To get the most business value out of the use of Python, we strive to rid our model developers from all burdens outside their core expertise, i.e., developing statistical models. To leverage our existing infrastructure, essentially a distributed scheduling system written in C++, we decided to embed a Python interpreter in our application. The goal was to let developers use the language best suited for their problem, and to let them incorporate code created by others even if it is not written in the same language.

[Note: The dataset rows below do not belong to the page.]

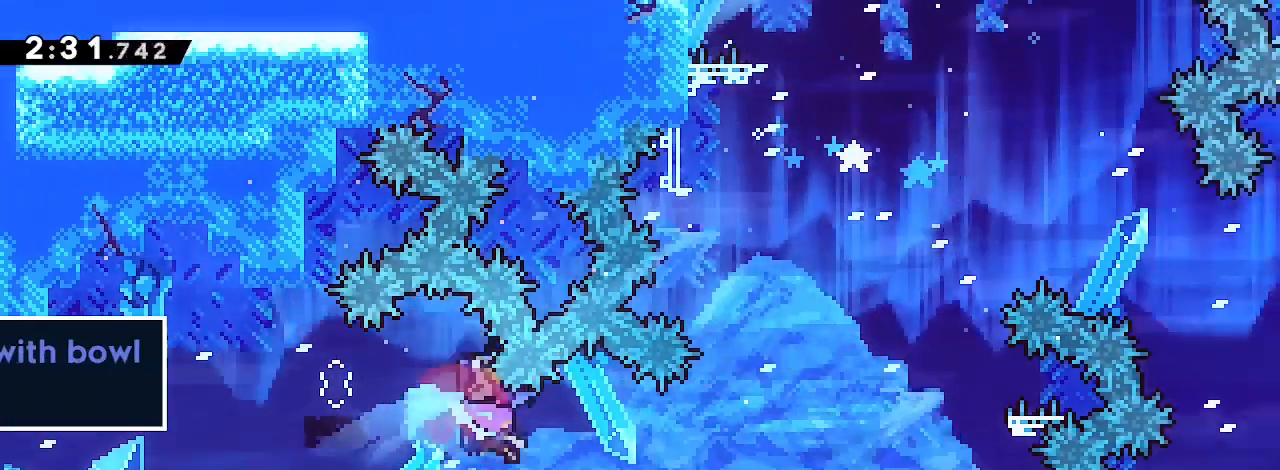
{"buttons": [], "left_stick": "down-right", "right_stick": "left", "events": [[100, "right_stick", "up"], [200, "right_stick", "up-right"], [500, "right_stick", "left"]]}
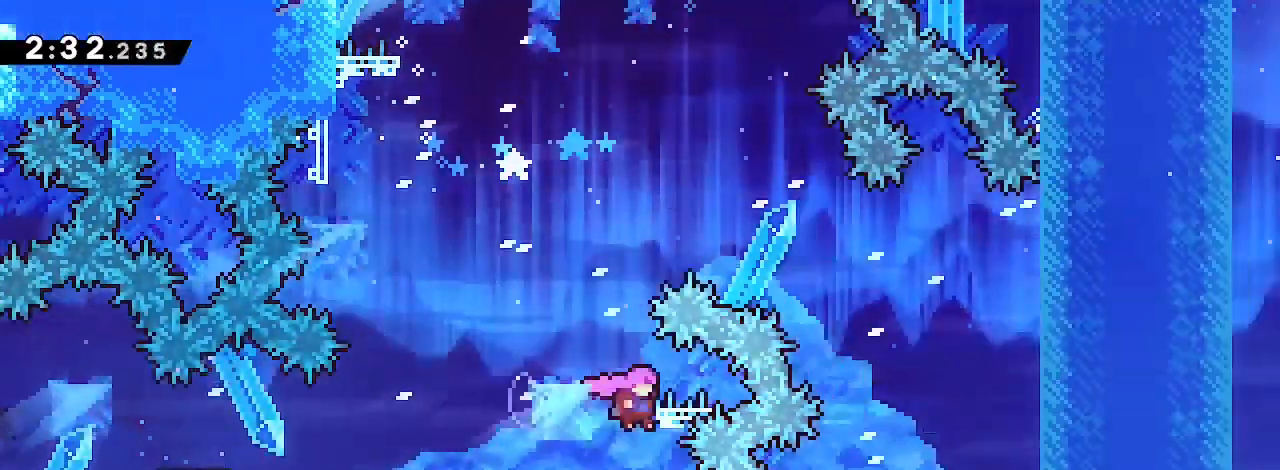
{"buttons": ["A"], "left_stick": "center", "right_stick": "center", "events": [[33, "left_stick", "up-right"], [167, "right_stick", "center"], [200, "left_stick", "left"], [467, "A", "down"], [500, "left_stick", "center"]]}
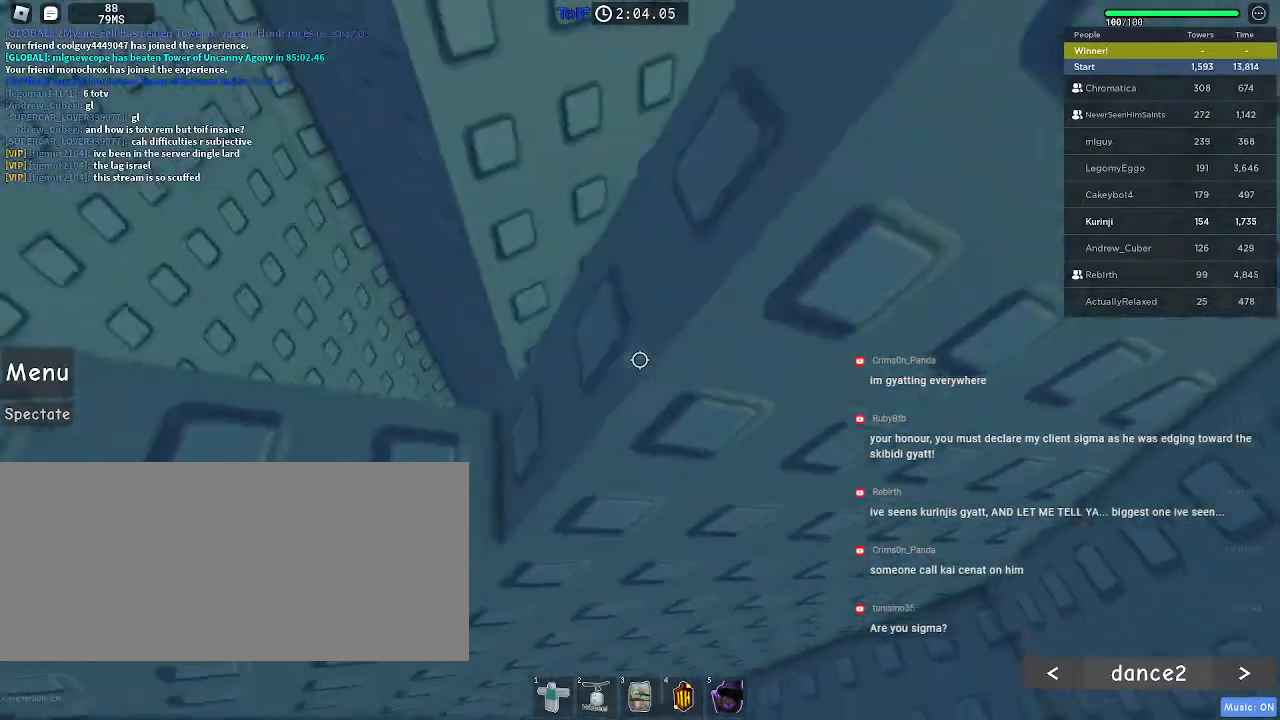
Gameplay with keyboard and mouse; each line is a JSON object with the keys and mouse buttons held at the frame after it. "events" lists presses ("down") and releases ("up") of "a", "ctrl", "d", "e", "f", "q", "r", "s", "shift", "space", "tab", "w", "mouse_left", "mouse_wheel", "mouse_right", "mouse_mb4" and "mouse_mb5" between this image and that frame as [ms after this image, input, new state], when the widget could be followed in between. "mouse_left", "mouse_wheel", "mouse_right", "mouse_mb4", "mouse_mb5" = the "left", "wheel", "right", "mb4", "mb5" buttons of the "mouse" list. No other keys are recorded. "wheel" means that the mouse wheel is clicked or scrolled. Mouse movement is not recorded.
{"keys": ["d", "space", "w"], "mouse": [], "events": [[217, "a", "up"], [367, "d", "down"], [450, "w", "down"]]}
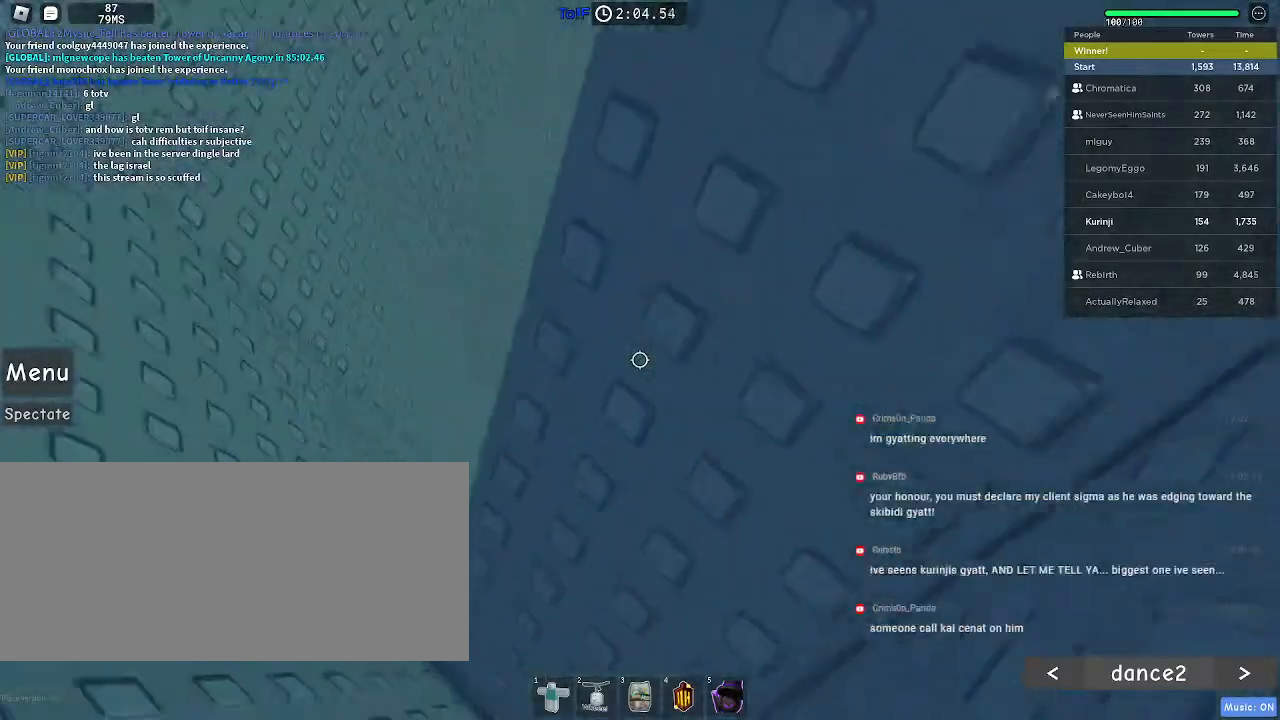
{"keys": ["d", "space"], "mouse": [], "events": [[84, "w", "up"]]}
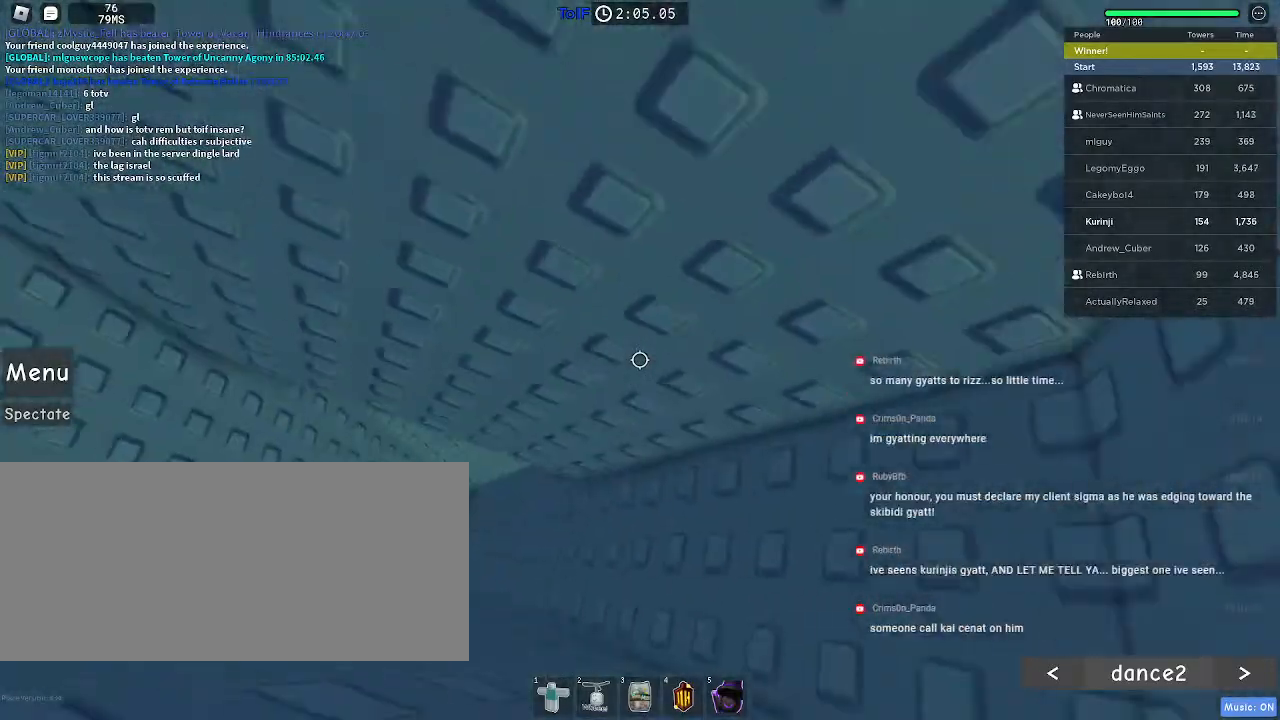
{"keys": [], "mouse": [], "events": [[134, "space", "up"], [200, "w", "down"], [467, "w", "up"], [500, "d", "up"]]}
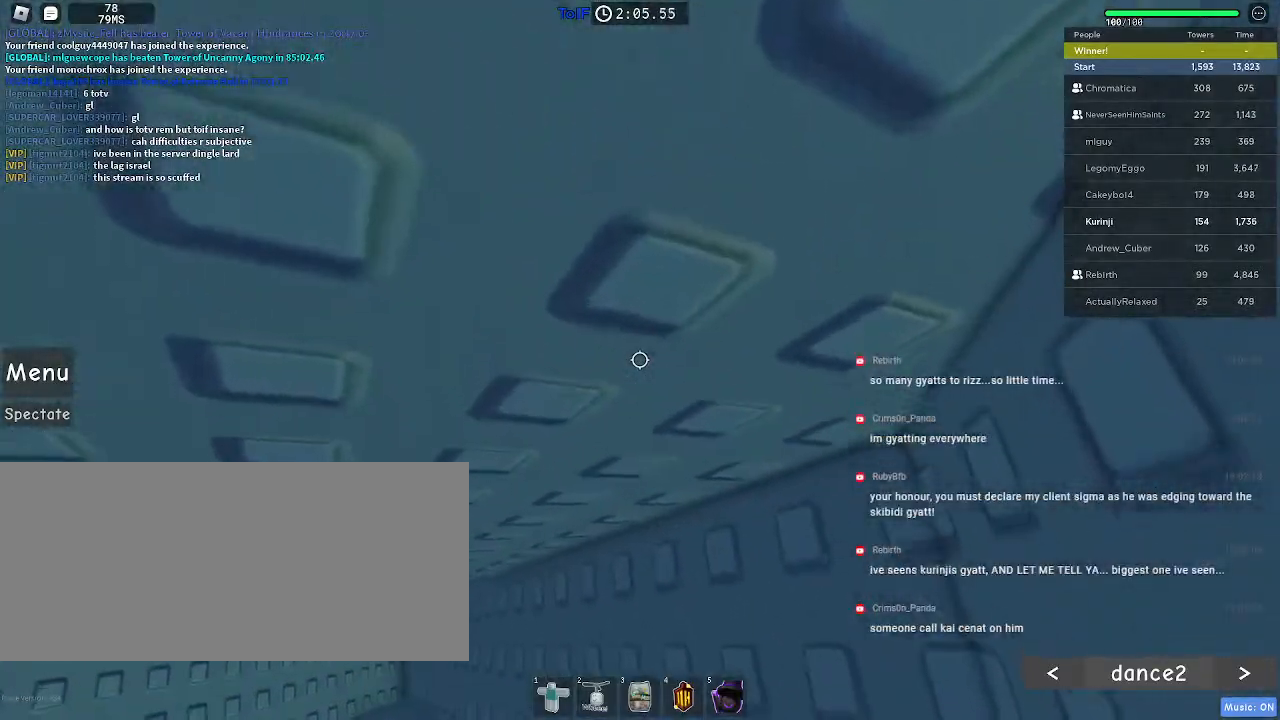
{"keys": ["space"], "mouse": [], "events": [[67, "a", "down"], [100, "space", "down"], [350, "a", "up"]]}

In this presentation, I will talk about a few obstacles which we had to overcome in integrating the (C)Python interpreter in our C++ program, e.g., clean resource management, error handling, and broken features in the interpreter's API. I will show how we employed features from the Boost Python C++ library not only for simple data exchange, but also for more powerful concepts such as data sources. Finally, I will demonstrate how C++ objects can be used to seamlessly interact with Python, for example to use Python's logging package as usual while the actual logging is handled by our C++ application.
With this combination of both worlds, we achieved a desirable mix of virtues: safe, reliable operations; good run-time performance; fast development; and highly expressive, unit testable core domain logic.